The meeting attracted about 30 members of the public as well as university and city of Ann Arbor officials and 22 members of different divisions of the public safety department. It was a surprising turnout for an 8:30 a.m. meeting just a few days before Thanksgiving and was more than Chief Greg O’Dell expected.
“I want to hear what you guys say and what your concerns are,” O’Dell said. “We’re all in this together.”
O’Dell presented statistics showing the number of reports and arrests the department has made this so far this year, compared to the same period last year and the year before. The statistics showed the number of crimes continuing to keep pace with statistics reflected in the annual report released in September.
Reports of crimes such as larcenies, burglaries, sexual assaults, aggravated assaults and motor vehicle theft are all down compared to November 2010 and November 2009, according to the statistics O’Dell provided.
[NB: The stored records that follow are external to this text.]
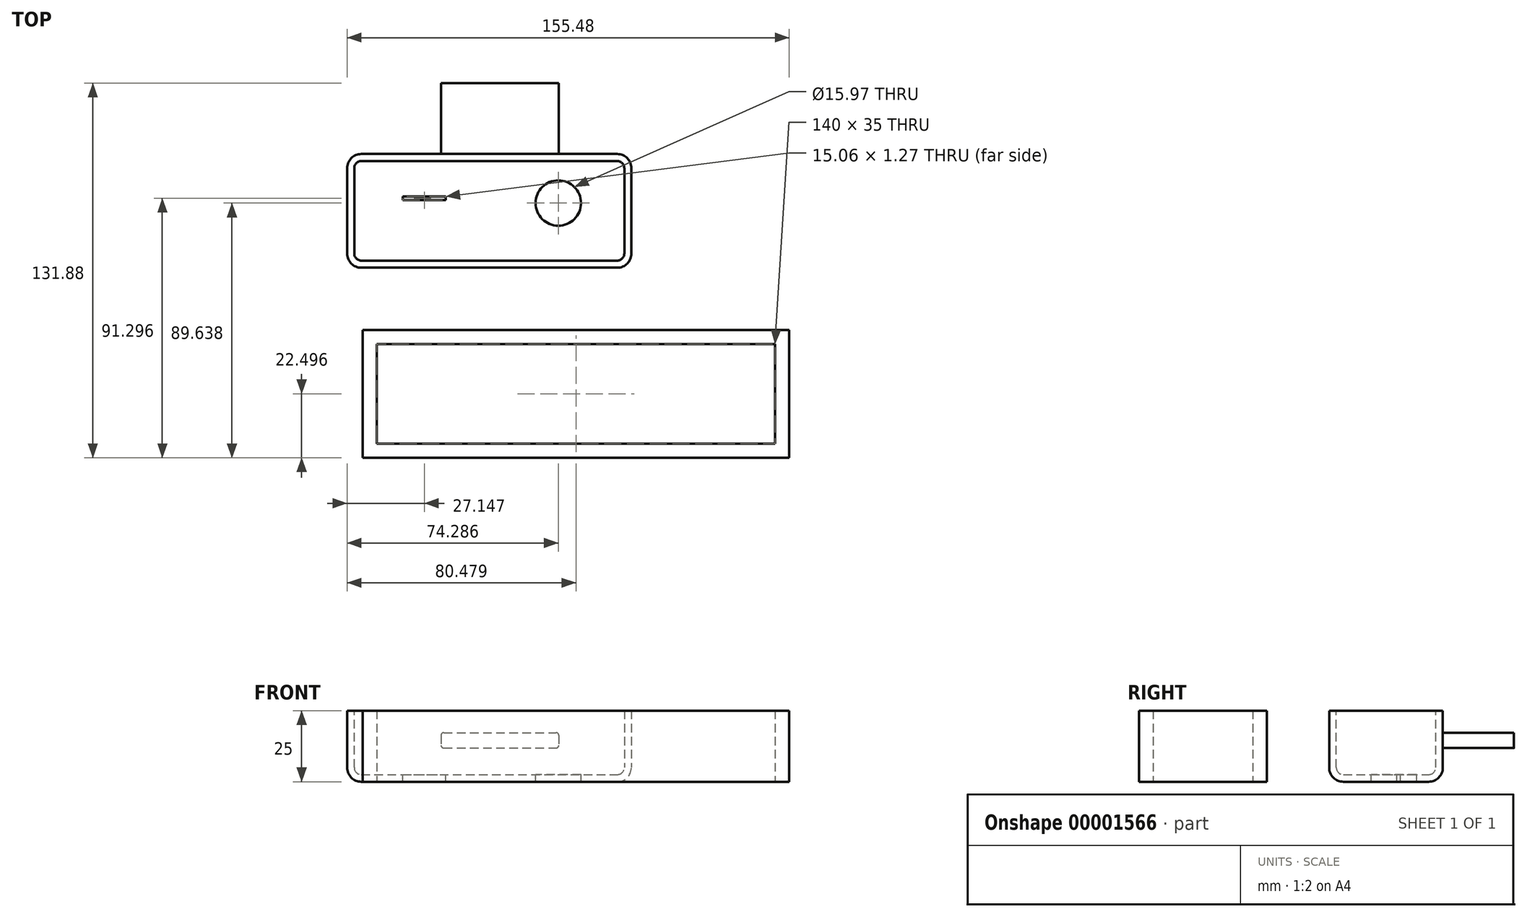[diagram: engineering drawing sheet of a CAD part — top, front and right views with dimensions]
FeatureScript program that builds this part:
annotation { "Feature Type Name" : "Feature", "Feature Type Description" : "" }
export const myFeature = defineFeature(function(context is Context, id is Id, definition is map)
    precondition{}
    {
        {
            var Q0;
            Q0=qCreatedBy(makeId("Top.planeOp"),FACE);
            var sketch = newSketch(context, id + "F0", { "sketchPlane" : qUnion([Q0])});
            skLineSegment(sketch, "E0", {"start": v(-59.9, -15.6) * mm, "end": v(-59.9, 24.4) * mm});
            skLineSegment(sketch, "E1", {"start": v(-59.9, 24.4) * mm, "end": v(40.1, 24.4) * mm});
            skLineSegment(sketch, "E2", {"start": v(40.1, 24.4) * mm, "end": v(40.1, -15.6) * mm});
            skLineSegment(sketch, "E3", {"start": v(40.1, -15.6) * mm, "end": v(-59.9, -15.6) * mm});
            skSolve(sketch);
        }
        {
            var Q0;
            Q0=makeQuery(id+"F0.imprint","IMPRINT",FACE,{"disambiguationData":[TD([[makeQuery(id+"F0.imprint","IMPRINT",EDGE,{"derivedFrom":sQuery(id+"F0.wireOp",EDGE,"E0")}),-1.0]])]});
            extrude(context, id + "F1", {"entities" : qUnion([Q0]), "depth" : 25 * mm});
        }
        {
            var Q0;
            Q0=makeQuery(id+"F1.opExtrude","SWEPT_EDGE",EDGE,{"disambiguationData":[OSD([sQuery(id+"F0.wireOp",EDGE,"E0"),sQuery(id+"F0.wireOp",EDGE,"E3")])]});
            var Q1;
            Q1=makeQuery(id+"F1.opExtrude","SWEPT_EDGE",EDGE,{"disambiguationData":[OSD([sQuery(id+"F0.wireOp",EDGE,"E2"),sQuery(id+"F0.wireOp",EDGE,"E3")])]});
            var Q2;
            Q2=makeQuery(id+"F1.opExtrude","SWEPT_EDGE",EDGE,{"disambiguationData":[OSD([sQuery(id+"F0.wireOp",EDGE,"E1"),sQuery(id+"F0.wireOp",EDGE,"E2")])]});
            var Q3;
            Q3=makeQuery(id+"F1.opExtrude","SWEPT_EDGE",EDGE,{"disambiguationData":[OSD([sQuery(id+"F0.wireOp",EDGE,"E0"),sQuery(id+"F0.wireOp",EDGE,"E1")])]});
            var Q4;
            Q4=makeQuery(id+"F1.opExtrude","CAP_FACE",FACE,{"disambiguationData":[OSD([sQuery(id+"F0.wireOp",EDGE,"E0"),sQuery(id+"F0.wireOp",EDGE,"E1"),sQuery(id+"F0.wireOp",EDGE,"E2"),sQuery(id+"F0.wireOp",EDGE,"E3")])],"isStart":true});
            fillet(context, id + "F2", {"entities" : qUnion([Q0, Q1, Q2, Q3, Q4]), "radius" : 5 * mm, "tangentPropagation" : true, "allowEdgeOverflow" : false});
        }
        {
            var Q0;
            Q0=makeQuery(id+"F1.opExtrude","CAP_FACE",FACE,{"disambiguationData":[OSD([sQuery(id+"F0.wireOp",EDGE,"E0"),sQuery(id+"F0.wireOp",EDGE,"E1"),sQuery(id+"F0.wireOp",EDGE,"E2"),sQuery(id+"F0.wireOp",EDGE,"E3")])],"isStart":false});
            shell(context, id + "F3", {"entities" : qUnion([Q0]), "thickness" : 2.5 * mm});
        }
        {
            var Q0;
            Q0=makeQuery(id+"F3.opShell","OFFSET_FACE",FACE,{"disambiguationData":[OSD([sQuery(id+"F0.wireOp",EDGE,"E0"),sQuery(id+"F0.wireOp",EDGE,"E1"),sQuery(id+"F0.wireOp",EDGE,"E2"),sQuery(id+"F0.wireOp",EDGE,"E3")])]});
            var sketch = newSketch(context, id + "F4", { "sketchPlane" : qUnion([Q0])});
            skCircle(sketch, "E4", {"center": v(14.39, 7.16) * mm, "radius": 7.99 * mm});
            skSolve(sketch);
        }
        {
            var Q0;
            Q0 = qSketchRegion(id + "F4", true);
            extrude(context, id + "F5", {"entities" : qUnion([Q0]), "operationType" : NewBodyOperationType.REMOVE, "endBound" : BoundingType.THROUGH_ALL, "oppositeDirection" : true, "depth" : 25 * mm});
        }
        {
            var Q0;
            Q0=makeQuery(id+"F3.opShell","OFFSET_FACE",FACE,{"disambiguationData":[OSD([sQuery(id+"F0.wireOp",EDGE,"E0"),sQuery(id+"F0.wireOp",EDGE,"E1"),sQuery(id+"F0.wireOp",EDGE,"E2"),sQuery(id+"F0.wireOp",EDGE,"E3")])]});
            var sketch = newSketch(context, id + "F6", { "sketchPlane" : qUnion([Q0])});
            skLineSegment(sketch, "E5.bottom", {"start": v(-40.29, 8.18) * mm, "end": v(-25.22, 8.18) * mm});
            skLineSegment(sketch, "E5.top", {"start": v(-40.29, 9.45) * mm, "end": v(-25.22, 9.45) * mm});
            skLineSegment(sketch, "E5.left", {"start": v(-40.29, 8.18) * mm, "end": v(-40.29, 9.45) * mm});
            skLineSegment(sketch, "E5.right", {"start": v(-25.22, 8.18) * mm, "end": v(-25.22, 9.45) * mm});
            skSolve(sketch);
        }
        {
            var Q0;
            Q0=makeQuery(id+"F6.imprint","IMPRINT",FACE,{"disambiguationData":[TD([[makeQuery(id+"F6.imprint","IMPRINT",EDGE,{"derivedFrom":sQuery(id+"F6.wireOp",EDGE,"E5.bottom")}),1.0]])]});
            extrude(context, id + "F7", {"entities" : qUnion([Q0]), "operationType" : NewBodyOperationType.REMOVE, "endBound" : BoundingType.THROUGH_ALL, "oppositeDirection" : true, "depth" : 25 * mm});
        }
        {
            var Q0;
            Q0=qCreatedBy(makeId("Top.planeOp"),FACE);
            var sketch = newSketch(context, id + "F8", { "sketchPlane" : qUnion([Q0])});
            skLineSegment(sketch, "E6.bottom", {"start": v(-54.42, -37.48) * mm, "end": v(95.58, -37.48) * mm});
            skLineSegment(sketch, "E6.top", {"start": v(-54.42, -82.48) * mm, "end": v(95.58, -82.48) * mm});
            skLineSegment(sketch, "E6.left", {"start": v(-54.42, -37.48) * mm, "end": v(-54.42, -82.48) * mm});
            skLineSegment(sketch, "E6.right", {"start": v(95.58, -37.48) * mm, "end": v(95.58, -82.48) * mm});
            skLineSegment(sketch, "E7.bottom", {"start": v(-49.42, -42.48) * mm, "end": v(90.58, -42.48) * mm});
            skLineSegment(sketch, "E7.top", {"start": v(-49.42, -77.48) * mm, "end": v(90.58, -77.48) * mm});
            skLineSegment(sketch, "E7.left", {"start": v(-49.42, -42.48) * mm, "end": v(-49.42, -77.48) * mm});
            skLineSegment(sketch, "E7.right", {"start": v(90.58, -42.48) * mm, "end": v(90.58, -77.48) * mm});
            skSolve(sketch);
        }
        {
            var Q0;
            Q0=makeQuery(id+"F8.imprint","IMPRINT",FACE,{"disambiguationData":[TD([[makeQuery(id+"F8.imprint","IMPRINT",EDGE,{"derivedFrom":sQuery(id+"F8.wireOp",EDGE,"E6.bottom")}),-1.0]])]});
            extrude(context, id + "F9", {"entities" : qUnion([Q0]), "depth" : 25 * mm});
        }
        {
            var Q0;
            Q0=makeQuery(id+"F1.opExtrude","SWEPT_FACE",FACE,{"disambiguationData":[OSD([sQuery(id+"F0.wireOp",EDGE,"E1")])]});
            var sketch = newSketch(context, id + "F10", { "sketchPlane" : qUnion([Q0])});
            skLineSegment(sketch, "E8.bottom", {"start": v(26.86, 17.28) * mm, "end": v(-14.55, 17.28) * mm});
            skLineSegment(sketch, "E8.top", {"start": v(26.86, 11.84) * mm, "end": v(-14.55, 11.84) * mm});
            skLineSegment(sketch, "E8.left", {"start": v(26.86, 17.28) * mm, "end": v(26.86, 11.84) * mm});
            skLineSegment(sketch, "E8.right", {"start": v(-14.55, 17.28) * mm, "end": v(-14.55, 11.84) * mm});
            skSolve(sketch);
        }
        {
            var Q0;
            Q0=makeQuery(id+"F10.imprint","IMPRINT",FACE,{"disambiguationData":[TD([[makeQuery(id+"F10.imprint","IMPRINT",EDGE,{"derivedFrom":sQuery(id+"F10.wireOp",EDGE,"E8.bottom")}),1.0]])]});
            extrude(context, id + "F11", {"entities" : qUnion([Q0]), "operationType" : NewBodyOperationType.ADD, "depth" : 25 * mm});
        }
        {
            var Q0;
            Q0=makeQuery(id+"F11.opExtrude","SWEPT_EDGE",EDGE,{"disambiguationData":[OSD([sQuery(id+"F10.wireOp",EDGE,"E8.bottom"),sQuery(id+"F10.wireOp",EDGE,"E8.right")])]});
            var Q1;
            Q1=makeQuery(id+"F11.opExtrude","SWEPT_EDGE",EDGE,{"disambiguationData":[OSD([sQuery(id+"F10.wireOp",EDGE,"E8.top"),sQuery(id+"F10.wireOp",EDGE,"E8.right")])]});
            var Q2;
            Q2=makeQuery(id+"F11.opExtrude","SWEPT_EDGE",EDGE,{"disambiguationData":[OSD([sQuery(id+"F10.wireOp",EDGE,"E8.bottom"),sQuery(id+"F10.wireOp",EDGE,"E8.left")])]});
            var Q3;
            Q3=makeQuery(id+"F11.opExtrude","SWEPT_EDGE",EDGE,{"disambiguationData":[OSD([sQuery(id+"F10.wireOp",EDGE,"E8.top"),sQuery(id+"F10.wireOp",EDGE,"E8.left")])]});
            var Q4;
            Q4=makeQuery(id+"F11.opExtrude","CAP_EDGE",EDGE,{"disambiguationData":[OSD([sQuery(id+"F10.wireOp",EDGE,"E8.top")])],"isStart":true});
            fillet(context, id + "F12", {"entities" : qUnion([Q0, Q1, Q2, Q3, Q4]), "radius" : 1 * mm, "tangentPropagation" : true, "allowEdgeOverflow" : false});
        }
    });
The report also showed that index crimes. the most serious crimes, including — homicide, forcible rape, robbery, burglary, aggravated assault, larceny more than $50, motor vehicle theft and arson — are down 30 percent from the same time one year ago.
“Overall, if you show me a number down 30 percent, I’m pretty happy,” O’Dell said.
Lt. Melissa Overton led the meeting as she usually does, giving updates on investigations detectives are working on, major arrests made in the last week and maps showing where incidents were being reported.
Several people who participated in a roundtable discussion expressed concerns about the number of laptops being stolen from university libraries. Officers discussed a new initiative in which anyone patrolling the libraries who sees an unattended expensive item puts a card near the item reminding the owner to not leave items unattended because they will get stolen.
Overton said the department has many operations in effect trying to limit the number of laptop thefts, which are overwhelmingly affecting students.
“We do undercover stings (to catch people stealing laptops),” she said. O’Dell said he’s not sure how many other similar meetings the department will hold in upcoming weeks, but he wants to bring them to different areas of the campus community to get more people involved.
Holding these types of meetings has been one of his goals since he took over the chief job a few months ago, he said.